Der kleine Tiago wartet noch auf das neue Medikament Zolgensma, das ihm helfen könnte. Der Spenden-Sammelaktion kommt jedoch die Corona-Krise in die Quere. Foto: de Freitas

Zweijähriger gehört zur Risiko-Gruppe. Chancen stehen schlecht. Hilfsbereitschaft ist geblieben.

Geislingen-Binsdorf - Während das Coronavirus die ganze Welt in Atem hält, rücken andere wichtige Themen zunehmend in den Hintergrund. In Binsdorf gibt es aber nach wie vor einen zweijährigen Jungen, der um sein Leben kämpft.

Der kleine Tiago leidet unter Spinaler Muskelatrophie Typ 2. Im Moment kann das Kind nicht einmal Krabbeln oder selbstständig seine Arme heben. Helfen soll ihm das neue Medikament Zolgensma. Es ist jedoch sehr kostenintensiv und in Deutschland noch nicht zugelassen.

"Alles dreht sich nur noch um die Corona-Krise", sagt Tiagos Mutter, Stephanie de Freitas. "Wir versuchen gerade zu überleben", meint sie. "Mit Tiago müssen wir jetzt zu Hause bleiben, weil er zur Risikogruppe gehört." Davon abgesehen gehe es ihm den Umständen entsprechend gut, die Krankheit habe in den vergangenen Wochen jedenfalls keine gravierende Verschlechterung gebracht. Wie lange das noch so bleibt, weiß jedoch niemand.

Hilfsbereitschaft großteils ungebrochen

"Man merkt schon, dass in der Öffentlichkeit gerade anderes im Vordergrund steht", sagt Tiagos Mutter. "Das Coronavirus kommt für uns besonders ungelegen." Die Hilfsbereitschaft der Menschen sei aber großteils erhalten geblieben. Erst letztens seien wieder Spendenübergaben für Tiago geplant gewesen. "Die mussten wir nur leider absagen wegen Corona."

Auf dem Spendenkonto der Familie ist inzwischen immerhin die Hälfte dessen zusammen gekommen, was die Zolgensma-Injektion kosten würde. Den genauen Kontostand hat de Freitas gerade nicht parat, aber eine Million Euro müssten inzwischen erreicht sein, freut sie sich. Noch gibt sie die Hoffnung nicht auf, dass auch die zweite Million zusammenkommt. Tiago läuft allerdings die Zeit davon.

Zolgensma ist offiziell nur bis zum zweiten Lebensjahr wirksam, verhalf jedoch auch schon Kindern zu einer gesundheitlichen Verbesserung, die beinahe drei Jahre alt waren. So auch dem kleinen Kian Levi aus Berlin. "Er litt aber unter Typ 1 der Krankheit", erklärt de Freitas. "Wir haben aber auch Kontakt zu anderen Familien, deren Kinder wie Tiago Typ 2 haben. Eines davon wurde nun mit Zolgensma behandelt und das Ergebnis ist beeindruckend.
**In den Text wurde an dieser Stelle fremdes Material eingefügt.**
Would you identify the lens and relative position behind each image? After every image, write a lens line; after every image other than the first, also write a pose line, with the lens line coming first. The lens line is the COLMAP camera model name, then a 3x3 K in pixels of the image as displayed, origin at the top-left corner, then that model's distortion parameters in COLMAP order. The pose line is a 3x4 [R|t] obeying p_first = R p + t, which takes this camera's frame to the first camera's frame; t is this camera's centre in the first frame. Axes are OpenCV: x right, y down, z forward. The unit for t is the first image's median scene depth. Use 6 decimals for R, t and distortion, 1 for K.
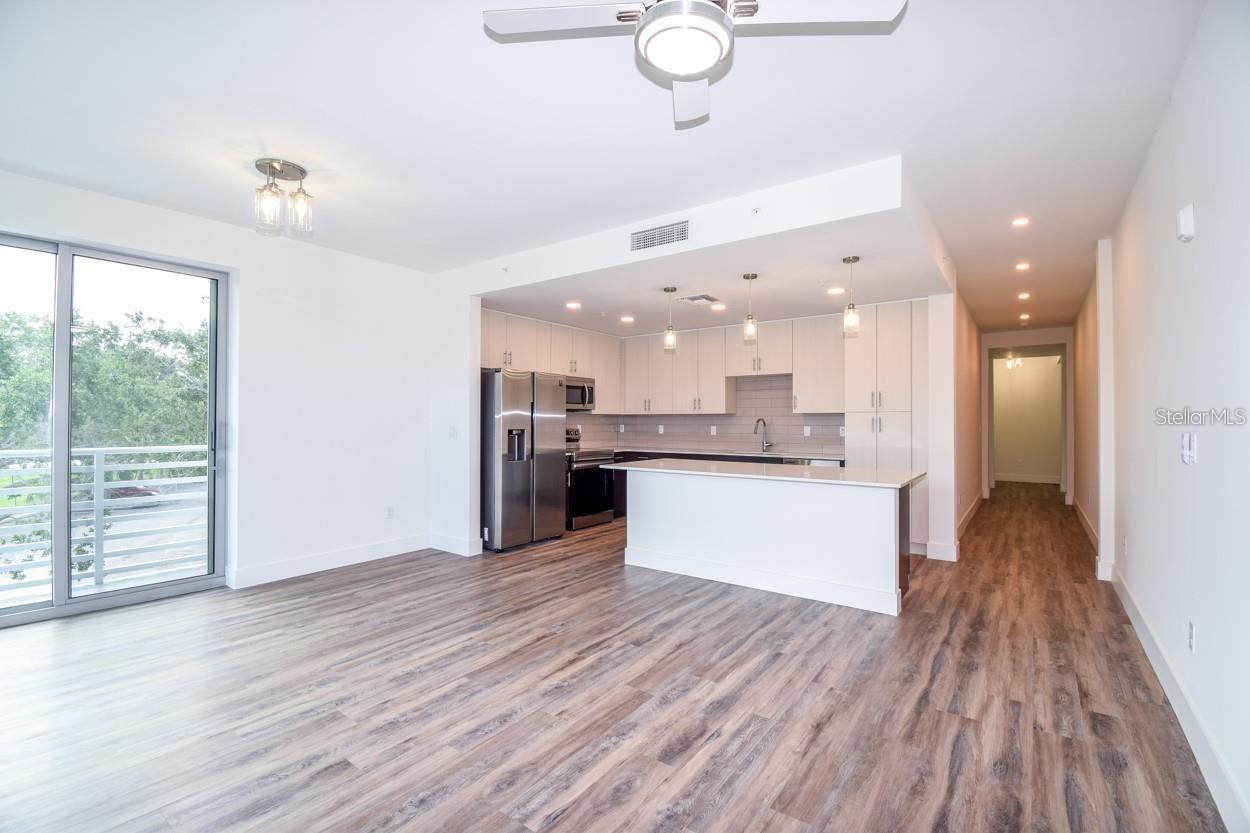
lens RADIAL K [[545.8, 0, 621.0], [0, 545.8, 418.9], [0, 0, 1]] dist [-0.016626, -0.008208]
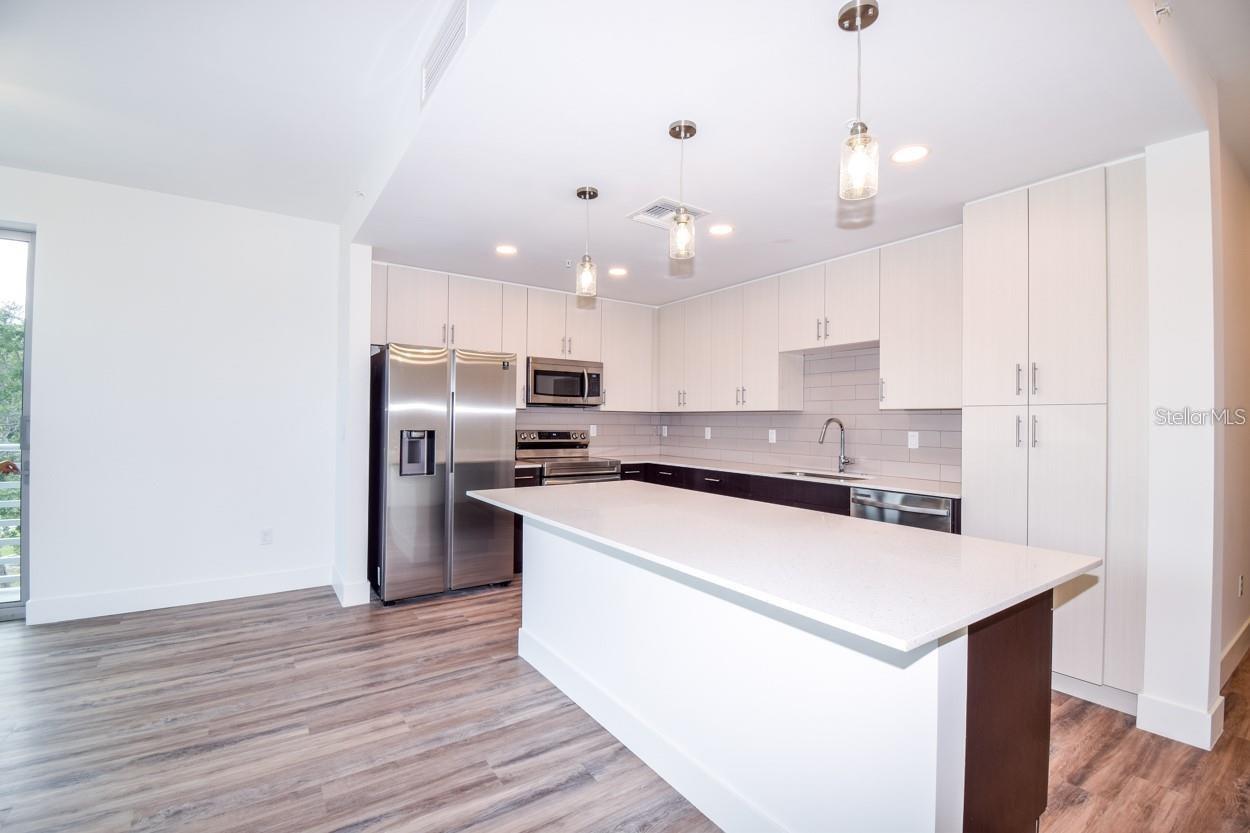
lens RADIAL K [[545.8, 0, 629.3], [0, 545.8, 415.5], [0, 0, 1]] dist [-0.016626, -0.008208]
pose [[0.947347, 0.005903, -0.320154, 0.291802], [-0.008095, 0.999952, -0.005516, 0.001771], [0.320106, 0.007817, 0.947350, 0.428498]]
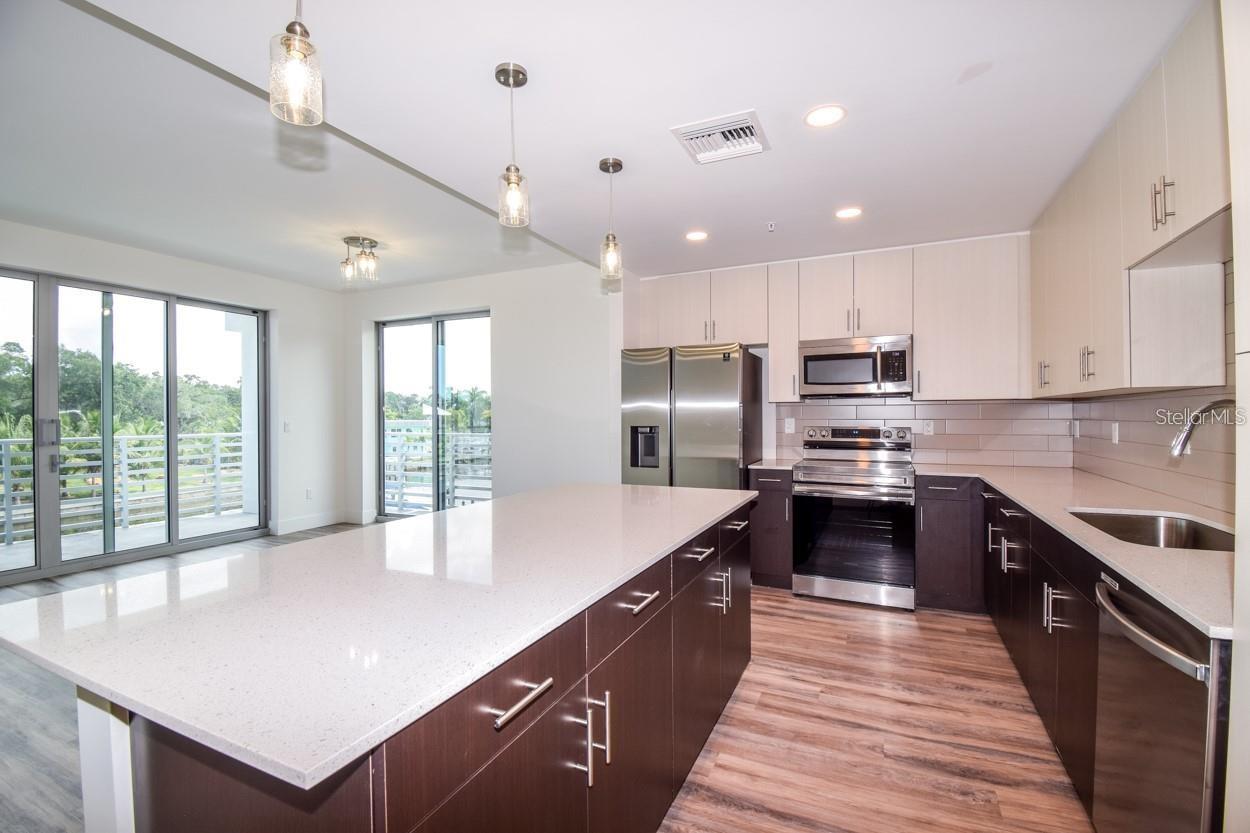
lens RADIAL K [[545.8, 0, 625.6], [0, 545.8, 415.0], [0, 0, 1]] dist [-0.016626, -0.008208]
pose [[0.199719, -0.003796, -0.979846, 0.557592], [0.010582, 0.999943, -0.001717, 0.004866], [0.979796, -0.010026, 0.199747, 0.827499]]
Dem geht es richtig gut", sagt sie.

Antikörpertest soll Aufschluss über seine Chancen bringen

Was Tiagos Chancen auf die Wirkung des Medikaments angeht, soll nun ein "Antikörpertest" Aufschluss geben, erklärt de Freitas. "Der ist nötig, um festzustellen, ob Tiago in seinem Alter das Medikament überhaupt noch bekommen darf." Wenn zu erwarten ist, dass sein Körper noch auf den Stoff anschlägt, würde das die Chancen vor Gericht erhöhen.

"Wir warten noch auf eine Entscheidung", sagt de Freitas, deren Familie von einem kompetenten Anwalt vertreten wird. Johannes Kaiser, Fachanwalt für Arbeits-, Sozial- und Versicherungsrecht aus Olpe, hat bereits für mehrere Kinder eine Behandlung mit dem neuen zwei Millionen Euro teuren Medikament juristisch durchgeboxt, so auch bei Kian Levi aus Berlin. Ob er das auch für Tiago schafft, bleibt abzuwarten.

"Die Krankenkasse würde das Medikament bezahlen", erklärt Tiagos Mutter. "Sofern wir ein Gutachten von einem Arzt bringen, der uns Zolgensma empfiehlt."

Doch welcher Arzt gebe schon eine Empfehlung für ein nicht zugelassenes Medikament ab, solange es alternative Therapien gebe? Vor allem jetzt, wo Corona die Ärztewelt in Schach halte, stehen die Chancen besonders schlecht.